══ EXERCISE DATA

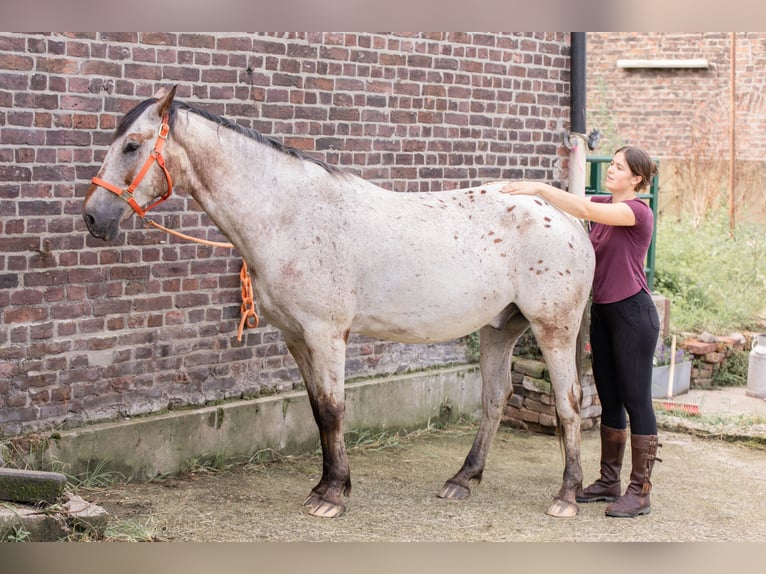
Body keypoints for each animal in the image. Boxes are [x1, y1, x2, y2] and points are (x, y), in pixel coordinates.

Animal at [83, 86, 595, 519]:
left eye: (132, 146)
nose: (93, 217)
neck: (288, 216)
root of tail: (565, 214)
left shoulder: (326, 334)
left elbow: (333, 409)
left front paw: (332, 495)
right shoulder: (296, 338)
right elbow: (316, 410)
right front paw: (323, 485)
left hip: (553, 328)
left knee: (568, 400)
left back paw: (567, 495)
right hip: (500, 327)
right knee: (495, 397)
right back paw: (461, 480)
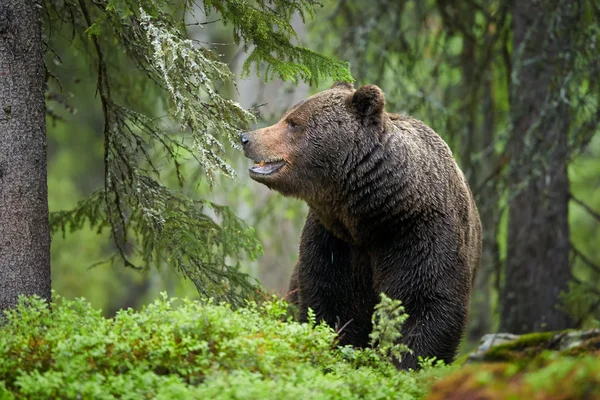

════

[GOAL OF THE EXERCISE]
The full set of entries should be transcribed exactly, pictures left aside.

[ANSWER TO THE PROBLEM]
Body keypoints for each animal in the image. Boxes are [x1, y1, x2, y2] and points are (x, y), in pixel coordinates.

Animal at [83, 86, 595, 519]:
left eye: (132, 146)
nose: (93, 217)
neck: (288, 216)
root of tail: (565, 214)
left shoulder: (326, 334)
left elbow: (333, 409)
left front paw: (332, 495)
right shoulder: (296, 338)
right elbow: (316, 410)
right front paw: (323, 485)
left hip: (553, 328)
left knee: (568, 400)
left back paw: (567, 495)
right hip: (500, 327)
right knee: (495, 397)
right back paw: (461, 480)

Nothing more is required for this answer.